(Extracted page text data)
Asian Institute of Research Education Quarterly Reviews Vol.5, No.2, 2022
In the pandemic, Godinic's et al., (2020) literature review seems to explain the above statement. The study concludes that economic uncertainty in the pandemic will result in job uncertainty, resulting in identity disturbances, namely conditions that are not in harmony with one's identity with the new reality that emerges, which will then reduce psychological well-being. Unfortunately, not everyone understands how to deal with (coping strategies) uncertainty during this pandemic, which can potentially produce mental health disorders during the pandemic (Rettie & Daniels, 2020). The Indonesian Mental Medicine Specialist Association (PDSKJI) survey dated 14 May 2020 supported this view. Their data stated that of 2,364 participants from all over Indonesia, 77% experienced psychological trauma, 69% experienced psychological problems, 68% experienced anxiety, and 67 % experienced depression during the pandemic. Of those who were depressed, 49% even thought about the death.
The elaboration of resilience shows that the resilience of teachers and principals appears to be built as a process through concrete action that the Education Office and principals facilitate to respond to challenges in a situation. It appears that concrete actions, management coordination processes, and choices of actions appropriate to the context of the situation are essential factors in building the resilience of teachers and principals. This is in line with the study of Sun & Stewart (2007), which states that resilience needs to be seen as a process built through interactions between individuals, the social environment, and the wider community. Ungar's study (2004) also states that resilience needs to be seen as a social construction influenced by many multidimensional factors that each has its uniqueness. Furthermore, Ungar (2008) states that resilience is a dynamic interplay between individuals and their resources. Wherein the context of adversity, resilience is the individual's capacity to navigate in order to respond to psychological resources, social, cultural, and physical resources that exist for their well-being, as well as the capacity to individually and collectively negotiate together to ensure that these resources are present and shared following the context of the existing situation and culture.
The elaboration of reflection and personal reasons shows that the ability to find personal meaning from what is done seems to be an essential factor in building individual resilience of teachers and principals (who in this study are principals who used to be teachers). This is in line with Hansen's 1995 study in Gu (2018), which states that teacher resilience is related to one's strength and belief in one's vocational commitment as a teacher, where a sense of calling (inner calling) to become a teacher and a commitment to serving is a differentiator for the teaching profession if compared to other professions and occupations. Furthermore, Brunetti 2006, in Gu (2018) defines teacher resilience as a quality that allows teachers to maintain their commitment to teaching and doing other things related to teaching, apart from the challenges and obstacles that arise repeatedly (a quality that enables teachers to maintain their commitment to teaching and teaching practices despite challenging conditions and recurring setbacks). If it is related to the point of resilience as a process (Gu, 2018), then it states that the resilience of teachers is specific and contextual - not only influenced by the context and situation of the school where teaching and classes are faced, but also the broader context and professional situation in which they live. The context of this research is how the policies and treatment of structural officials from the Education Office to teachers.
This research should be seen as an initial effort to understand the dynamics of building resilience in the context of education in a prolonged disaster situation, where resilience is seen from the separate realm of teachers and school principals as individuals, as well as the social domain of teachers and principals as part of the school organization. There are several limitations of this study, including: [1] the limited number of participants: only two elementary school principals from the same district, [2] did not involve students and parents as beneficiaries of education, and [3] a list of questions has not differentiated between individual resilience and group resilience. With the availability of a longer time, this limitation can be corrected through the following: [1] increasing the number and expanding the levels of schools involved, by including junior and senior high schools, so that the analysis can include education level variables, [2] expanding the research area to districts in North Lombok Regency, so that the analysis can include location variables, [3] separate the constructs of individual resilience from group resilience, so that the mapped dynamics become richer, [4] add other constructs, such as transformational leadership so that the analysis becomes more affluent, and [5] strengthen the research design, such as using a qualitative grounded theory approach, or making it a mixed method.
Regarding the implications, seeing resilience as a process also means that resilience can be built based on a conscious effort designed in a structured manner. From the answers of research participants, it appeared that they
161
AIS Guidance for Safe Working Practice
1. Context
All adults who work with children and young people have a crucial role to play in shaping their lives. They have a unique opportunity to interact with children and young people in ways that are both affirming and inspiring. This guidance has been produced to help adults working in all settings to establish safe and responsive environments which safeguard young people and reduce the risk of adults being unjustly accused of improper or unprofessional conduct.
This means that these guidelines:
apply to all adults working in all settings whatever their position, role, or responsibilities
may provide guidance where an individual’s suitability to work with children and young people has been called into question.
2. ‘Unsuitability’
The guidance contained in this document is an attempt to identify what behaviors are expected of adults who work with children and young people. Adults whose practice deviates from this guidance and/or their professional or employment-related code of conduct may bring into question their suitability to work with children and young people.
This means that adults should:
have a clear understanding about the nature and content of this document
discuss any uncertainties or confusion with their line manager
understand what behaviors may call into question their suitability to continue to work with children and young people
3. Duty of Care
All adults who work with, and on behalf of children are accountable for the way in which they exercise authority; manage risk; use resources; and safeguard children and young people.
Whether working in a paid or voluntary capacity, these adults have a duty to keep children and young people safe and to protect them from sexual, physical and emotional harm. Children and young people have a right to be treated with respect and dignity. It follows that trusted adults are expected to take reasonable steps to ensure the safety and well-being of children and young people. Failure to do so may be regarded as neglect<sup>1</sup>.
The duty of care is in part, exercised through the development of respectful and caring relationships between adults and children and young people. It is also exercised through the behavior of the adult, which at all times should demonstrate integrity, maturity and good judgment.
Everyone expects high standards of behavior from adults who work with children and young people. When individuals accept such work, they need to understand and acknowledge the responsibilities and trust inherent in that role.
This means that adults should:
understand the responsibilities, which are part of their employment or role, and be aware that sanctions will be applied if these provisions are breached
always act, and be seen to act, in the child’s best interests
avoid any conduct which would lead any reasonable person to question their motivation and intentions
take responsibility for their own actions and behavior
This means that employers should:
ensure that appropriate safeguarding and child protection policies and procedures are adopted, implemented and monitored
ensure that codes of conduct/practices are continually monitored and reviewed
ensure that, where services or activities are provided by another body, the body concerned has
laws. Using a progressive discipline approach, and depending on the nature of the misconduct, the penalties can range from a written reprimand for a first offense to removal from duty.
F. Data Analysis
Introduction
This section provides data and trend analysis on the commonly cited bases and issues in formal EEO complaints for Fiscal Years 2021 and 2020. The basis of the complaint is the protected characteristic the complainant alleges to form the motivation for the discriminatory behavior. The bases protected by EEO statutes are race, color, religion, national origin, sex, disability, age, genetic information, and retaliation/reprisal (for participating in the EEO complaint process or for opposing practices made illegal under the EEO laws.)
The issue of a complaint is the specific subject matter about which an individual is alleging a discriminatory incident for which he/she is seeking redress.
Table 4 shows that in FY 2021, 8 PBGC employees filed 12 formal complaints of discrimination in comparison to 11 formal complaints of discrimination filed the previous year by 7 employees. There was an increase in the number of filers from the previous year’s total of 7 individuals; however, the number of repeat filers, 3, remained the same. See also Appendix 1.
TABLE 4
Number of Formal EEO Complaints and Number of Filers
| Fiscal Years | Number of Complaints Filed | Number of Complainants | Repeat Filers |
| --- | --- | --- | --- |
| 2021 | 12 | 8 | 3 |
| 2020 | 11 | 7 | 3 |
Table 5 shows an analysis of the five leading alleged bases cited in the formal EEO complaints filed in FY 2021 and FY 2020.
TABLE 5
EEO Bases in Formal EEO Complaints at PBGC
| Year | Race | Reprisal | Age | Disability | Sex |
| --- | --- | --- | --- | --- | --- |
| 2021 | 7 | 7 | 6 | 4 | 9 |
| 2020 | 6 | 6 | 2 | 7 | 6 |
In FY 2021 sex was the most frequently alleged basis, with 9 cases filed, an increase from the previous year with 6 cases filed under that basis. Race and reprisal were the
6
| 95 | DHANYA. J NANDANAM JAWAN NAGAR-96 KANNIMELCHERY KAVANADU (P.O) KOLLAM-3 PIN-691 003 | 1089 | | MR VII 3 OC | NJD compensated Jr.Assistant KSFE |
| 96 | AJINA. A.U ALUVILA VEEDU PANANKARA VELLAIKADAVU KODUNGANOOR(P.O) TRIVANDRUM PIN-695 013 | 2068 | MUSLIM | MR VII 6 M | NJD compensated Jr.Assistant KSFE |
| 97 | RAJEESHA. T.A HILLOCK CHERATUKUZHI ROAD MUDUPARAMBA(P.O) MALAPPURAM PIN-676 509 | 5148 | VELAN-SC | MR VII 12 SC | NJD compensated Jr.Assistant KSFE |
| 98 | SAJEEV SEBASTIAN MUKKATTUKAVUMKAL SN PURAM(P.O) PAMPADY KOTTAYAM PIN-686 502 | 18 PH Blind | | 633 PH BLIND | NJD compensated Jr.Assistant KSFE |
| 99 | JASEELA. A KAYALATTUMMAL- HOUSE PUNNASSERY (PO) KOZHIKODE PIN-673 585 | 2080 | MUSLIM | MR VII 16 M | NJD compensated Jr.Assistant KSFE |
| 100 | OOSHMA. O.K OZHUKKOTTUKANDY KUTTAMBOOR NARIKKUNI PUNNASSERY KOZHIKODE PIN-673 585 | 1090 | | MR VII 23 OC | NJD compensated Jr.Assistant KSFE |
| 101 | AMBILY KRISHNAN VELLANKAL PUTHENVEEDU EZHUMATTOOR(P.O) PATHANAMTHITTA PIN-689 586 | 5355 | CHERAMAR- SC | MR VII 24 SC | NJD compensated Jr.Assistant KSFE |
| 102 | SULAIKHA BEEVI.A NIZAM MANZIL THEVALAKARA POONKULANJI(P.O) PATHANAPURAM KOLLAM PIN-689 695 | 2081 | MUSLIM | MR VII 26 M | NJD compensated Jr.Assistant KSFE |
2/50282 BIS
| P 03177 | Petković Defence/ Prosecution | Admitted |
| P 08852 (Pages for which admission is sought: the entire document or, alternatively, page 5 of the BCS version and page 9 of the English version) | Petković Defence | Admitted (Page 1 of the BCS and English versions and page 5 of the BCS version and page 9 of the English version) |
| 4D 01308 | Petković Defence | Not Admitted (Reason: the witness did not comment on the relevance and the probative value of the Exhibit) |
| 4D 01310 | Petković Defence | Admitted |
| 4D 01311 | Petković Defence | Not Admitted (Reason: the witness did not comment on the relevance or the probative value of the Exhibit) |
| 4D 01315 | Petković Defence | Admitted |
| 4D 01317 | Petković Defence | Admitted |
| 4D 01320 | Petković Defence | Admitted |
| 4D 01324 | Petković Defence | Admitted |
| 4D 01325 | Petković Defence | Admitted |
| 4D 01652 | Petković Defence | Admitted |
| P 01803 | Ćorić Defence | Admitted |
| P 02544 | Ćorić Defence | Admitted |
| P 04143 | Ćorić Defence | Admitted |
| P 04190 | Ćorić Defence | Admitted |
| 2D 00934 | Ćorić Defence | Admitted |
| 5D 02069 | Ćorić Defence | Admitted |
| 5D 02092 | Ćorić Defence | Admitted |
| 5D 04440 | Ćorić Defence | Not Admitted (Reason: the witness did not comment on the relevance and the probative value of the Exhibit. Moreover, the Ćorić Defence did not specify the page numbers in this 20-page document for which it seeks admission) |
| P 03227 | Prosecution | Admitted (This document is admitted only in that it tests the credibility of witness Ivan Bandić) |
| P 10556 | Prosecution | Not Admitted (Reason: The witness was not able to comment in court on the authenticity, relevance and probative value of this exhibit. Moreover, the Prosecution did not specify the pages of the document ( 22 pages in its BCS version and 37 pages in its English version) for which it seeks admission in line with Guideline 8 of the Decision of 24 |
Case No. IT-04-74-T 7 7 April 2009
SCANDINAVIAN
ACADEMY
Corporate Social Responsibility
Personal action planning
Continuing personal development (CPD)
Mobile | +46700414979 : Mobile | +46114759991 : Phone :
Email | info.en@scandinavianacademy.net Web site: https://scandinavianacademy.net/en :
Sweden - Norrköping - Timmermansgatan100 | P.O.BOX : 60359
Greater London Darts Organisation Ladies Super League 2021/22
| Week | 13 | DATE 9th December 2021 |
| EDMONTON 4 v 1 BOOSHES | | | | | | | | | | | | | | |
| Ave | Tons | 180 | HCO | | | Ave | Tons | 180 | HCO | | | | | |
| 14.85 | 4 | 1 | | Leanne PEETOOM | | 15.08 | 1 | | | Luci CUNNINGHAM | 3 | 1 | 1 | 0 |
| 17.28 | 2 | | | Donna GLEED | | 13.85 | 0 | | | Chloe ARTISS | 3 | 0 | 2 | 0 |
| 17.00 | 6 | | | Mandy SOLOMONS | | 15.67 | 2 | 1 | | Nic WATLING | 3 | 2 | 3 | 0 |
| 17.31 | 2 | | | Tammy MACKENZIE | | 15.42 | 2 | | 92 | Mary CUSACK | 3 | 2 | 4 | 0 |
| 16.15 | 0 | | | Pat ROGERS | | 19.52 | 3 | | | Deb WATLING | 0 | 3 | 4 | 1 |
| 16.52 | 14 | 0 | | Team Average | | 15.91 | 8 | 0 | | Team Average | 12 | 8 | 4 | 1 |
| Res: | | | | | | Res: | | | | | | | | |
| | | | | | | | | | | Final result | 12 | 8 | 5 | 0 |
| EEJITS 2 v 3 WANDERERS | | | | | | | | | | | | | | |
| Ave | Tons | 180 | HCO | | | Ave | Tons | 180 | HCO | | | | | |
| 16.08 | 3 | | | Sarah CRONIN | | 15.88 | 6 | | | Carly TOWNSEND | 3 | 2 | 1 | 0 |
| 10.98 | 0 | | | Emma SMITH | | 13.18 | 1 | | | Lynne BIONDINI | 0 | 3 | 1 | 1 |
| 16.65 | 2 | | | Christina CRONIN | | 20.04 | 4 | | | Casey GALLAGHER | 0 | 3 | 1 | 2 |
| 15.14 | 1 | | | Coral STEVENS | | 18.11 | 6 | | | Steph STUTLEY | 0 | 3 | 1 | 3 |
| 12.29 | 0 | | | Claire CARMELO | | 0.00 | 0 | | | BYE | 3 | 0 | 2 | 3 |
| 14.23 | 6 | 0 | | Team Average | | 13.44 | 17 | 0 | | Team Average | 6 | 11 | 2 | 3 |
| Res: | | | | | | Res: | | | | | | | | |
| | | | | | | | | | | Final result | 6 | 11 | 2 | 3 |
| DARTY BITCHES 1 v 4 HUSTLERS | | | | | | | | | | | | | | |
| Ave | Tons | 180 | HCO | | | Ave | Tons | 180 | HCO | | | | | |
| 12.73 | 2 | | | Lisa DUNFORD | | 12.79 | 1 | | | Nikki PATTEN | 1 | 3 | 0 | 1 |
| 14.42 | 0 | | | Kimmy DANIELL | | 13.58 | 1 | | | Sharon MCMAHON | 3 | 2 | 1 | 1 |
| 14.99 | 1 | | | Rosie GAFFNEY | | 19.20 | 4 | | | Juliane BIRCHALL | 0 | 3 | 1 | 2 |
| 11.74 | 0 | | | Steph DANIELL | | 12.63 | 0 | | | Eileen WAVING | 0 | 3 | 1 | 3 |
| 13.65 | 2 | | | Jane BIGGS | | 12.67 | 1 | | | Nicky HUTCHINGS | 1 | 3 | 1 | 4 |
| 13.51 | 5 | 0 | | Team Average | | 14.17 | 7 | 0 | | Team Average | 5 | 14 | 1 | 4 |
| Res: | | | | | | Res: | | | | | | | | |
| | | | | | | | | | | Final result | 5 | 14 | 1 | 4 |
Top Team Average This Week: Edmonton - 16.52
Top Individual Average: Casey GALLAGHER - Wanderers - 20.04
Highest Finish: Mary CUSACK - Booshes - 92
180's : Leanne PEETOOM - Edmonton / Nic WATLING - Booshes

**What you need to do:**
Set down, from the entries above, exactly the lines from the one with "or the probative value of the Exhibit) |" up to and including the one with "Ivan Bandić) |", and no other lines.

**Output of the task:**
| 4D 01311 | Petković Defence | Not Admitted (Reason: the witness did not comment on the relevance or the probative value of the Exhibit) |
| 4D 01315 | Petković Defence | Admitted |
| 4D 01317 | Petković Defence | Admitted |
| 4D 01320 | Petković Defence | Admitted |
| 4D 01324 | Petković Defence | Admitted |
| 4D 01325 | Petković Defence | Admitted |
| 4D 01652 | Petković Defence | Admitted |
| P 01803 | Ćorić Defence | Admitted |
| P 02544 | Ćorić Defence | Admitted |
| P 04143 | Ćorić Defence | Admitted |
| P 04190 | Ćorić Defence | Admitted |
| 2D 00934 | Ćorić Defence | Admitted |
| 5D 02069 | Ćorić Defence | Admitted |
| 5D 02092 | Ćorić Defence | Admitted |
| 5D 04440 | Ćorić Defence | Not Admitted (Reason: the witness did not comment on the relevance and the probative value of the Exhibit. Moreover, the Ćorić Defence did not specify the page numbers in this 20-page document for which it seeks admission) |
| P 03227 | Prosecution | Admitted (This document is admitted only in that it tests the credibility of witness Ivan Bandić) |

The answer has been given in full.